• ABOUT THIS TASK
Every line below that holds "whole" must be copied.

• Nine-parameter box outputs
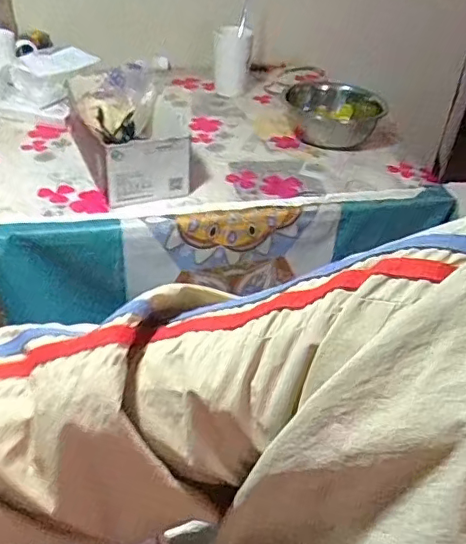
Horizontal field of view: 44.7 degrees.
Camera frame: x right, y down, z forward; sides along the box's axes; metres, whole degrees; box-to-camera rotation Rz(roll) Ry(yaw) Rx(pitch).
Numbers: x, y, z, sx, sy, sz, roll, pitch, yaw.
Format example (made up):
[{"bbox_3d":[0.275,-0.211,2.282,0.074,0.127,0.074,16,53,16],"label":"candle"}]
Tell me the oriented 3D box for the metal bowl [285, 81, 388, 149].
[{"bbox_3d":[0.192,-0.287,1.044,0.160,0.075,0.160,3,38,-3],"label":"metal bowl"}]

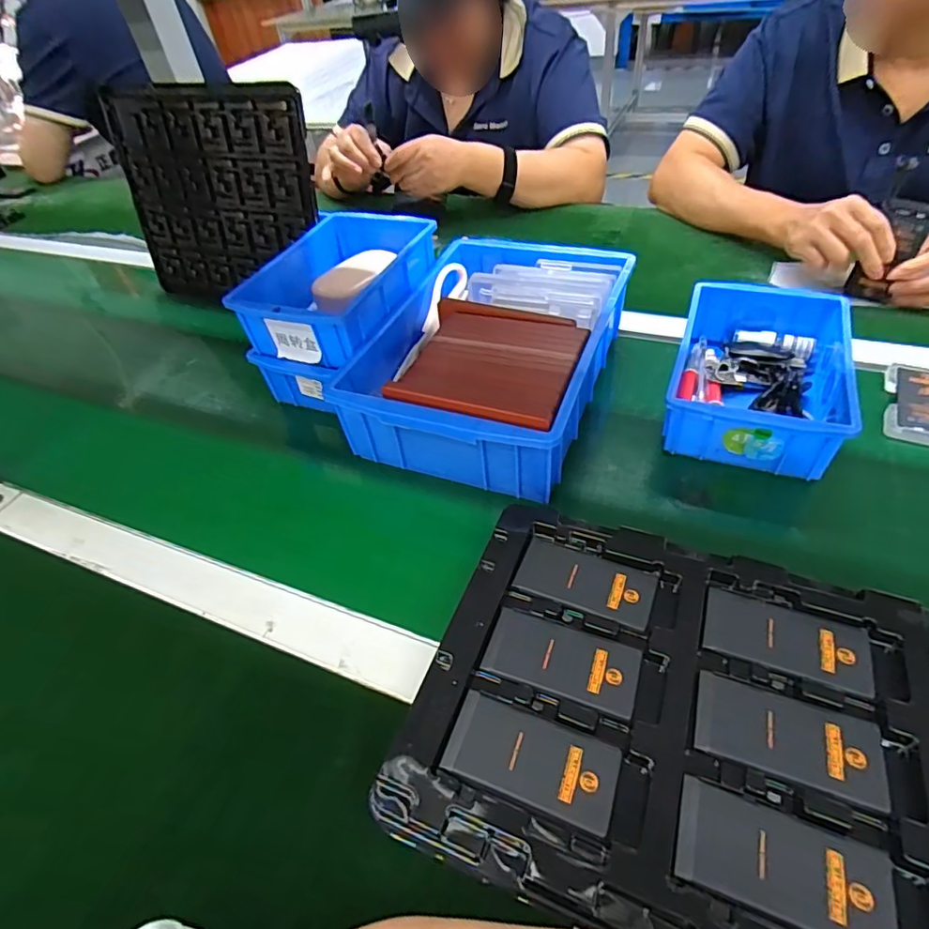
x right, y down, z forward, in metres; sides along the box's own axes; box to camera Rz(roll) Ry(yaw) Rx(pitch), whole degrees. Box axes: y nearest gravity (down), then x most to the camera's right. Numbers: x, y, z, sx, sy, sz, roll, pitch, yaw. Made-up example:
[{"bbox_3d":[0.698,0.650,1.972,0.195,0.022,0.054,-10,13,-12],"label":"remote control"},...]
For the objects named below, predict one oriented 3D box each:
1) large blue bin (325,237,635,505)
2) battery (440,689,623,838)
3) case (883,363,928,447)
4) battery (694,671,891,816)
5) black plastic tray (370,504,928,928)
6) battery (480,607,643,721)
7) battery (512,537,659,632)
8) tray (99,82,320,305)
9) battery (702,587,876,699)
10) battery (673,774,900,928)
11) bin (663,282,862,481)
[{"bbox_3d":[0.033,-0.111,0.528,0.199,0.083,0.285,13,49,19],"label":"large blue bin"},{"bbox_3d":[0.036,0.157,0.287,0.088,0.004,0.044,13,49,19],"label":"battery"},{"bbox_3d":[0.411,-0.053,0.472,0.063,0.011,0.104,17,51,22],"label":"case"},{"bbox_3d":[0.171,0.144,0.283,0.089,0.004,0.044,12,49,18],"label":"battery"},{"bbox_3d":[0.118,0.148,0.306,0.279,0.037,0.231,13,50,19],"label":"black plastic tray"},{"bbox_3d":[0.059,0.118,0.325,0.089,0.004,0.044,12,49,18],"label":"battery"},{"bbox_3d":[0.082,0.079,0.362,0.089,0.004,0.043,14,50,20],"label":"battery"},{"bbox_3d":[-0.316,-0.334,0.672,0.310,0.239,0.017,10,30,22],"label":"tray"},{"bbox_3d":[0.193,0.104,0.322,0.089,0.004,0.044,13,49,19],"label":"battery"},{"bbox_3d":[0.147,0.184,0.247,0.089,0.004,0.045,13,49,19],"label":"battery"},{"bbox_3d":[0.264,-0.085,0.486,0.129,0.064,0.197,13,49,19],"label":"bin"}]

--

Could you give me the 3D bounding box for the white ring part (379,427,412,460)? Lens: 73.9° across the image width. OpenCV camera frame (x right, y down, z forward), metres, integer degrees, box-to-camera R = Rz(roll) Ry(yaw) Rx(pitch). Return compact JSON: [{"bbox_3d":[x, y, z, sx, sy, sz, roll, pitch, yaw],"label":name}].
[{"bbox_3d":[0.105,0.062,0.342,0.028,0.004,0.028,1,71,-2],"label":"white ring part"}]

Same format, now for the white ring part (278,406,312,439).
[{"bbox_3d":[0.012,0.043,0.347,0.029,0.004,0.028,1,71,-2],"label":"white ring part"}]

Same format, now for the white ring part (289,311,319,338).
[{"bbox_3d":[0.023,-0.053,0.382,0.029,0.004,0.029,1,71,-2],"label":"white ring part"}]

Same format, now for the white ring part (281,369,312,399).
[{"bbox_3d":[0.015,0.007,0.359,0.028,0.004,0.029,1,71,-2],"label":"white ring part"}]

==

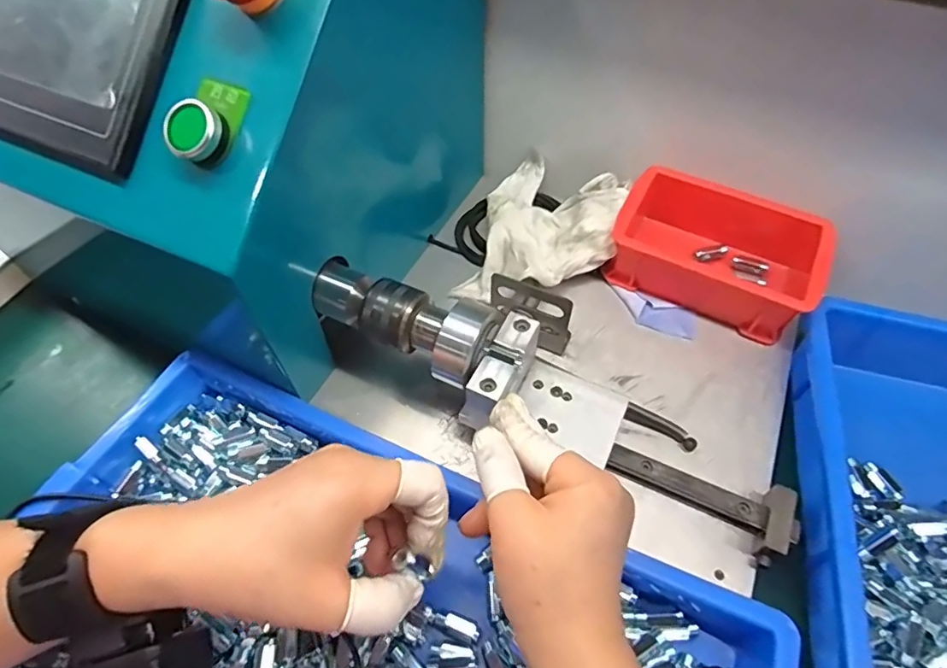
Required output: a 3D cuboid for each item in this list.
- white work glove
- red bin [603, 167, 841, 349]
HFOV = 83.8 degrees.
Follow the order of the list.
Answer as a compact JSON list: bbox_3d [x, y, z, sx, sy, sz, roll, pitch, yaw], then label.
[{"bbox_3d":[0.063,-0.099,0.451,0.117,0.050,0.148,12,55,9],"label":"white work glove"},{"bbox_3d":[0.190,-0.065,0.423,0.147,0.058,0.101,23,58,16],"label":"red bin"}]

• EXERCISE RESPONSE
Camera frame: x right, y down, z forward; sides along the box's axes; metres, whole degrees; box-to-camera rotation Rz(roll) Ry(yaw) Rx(pitch).
x right, y down, z forward, in metres; sides along the box's own axes; box to camera Rz(roll) Ry(yaw) Rx(pitch), whole degrees. Box axes: y nearest gravity (down), then x most to the camera's right. Numbers: x, y, z, sx, sy, sz, roll, pitch, yaw. Made-up example:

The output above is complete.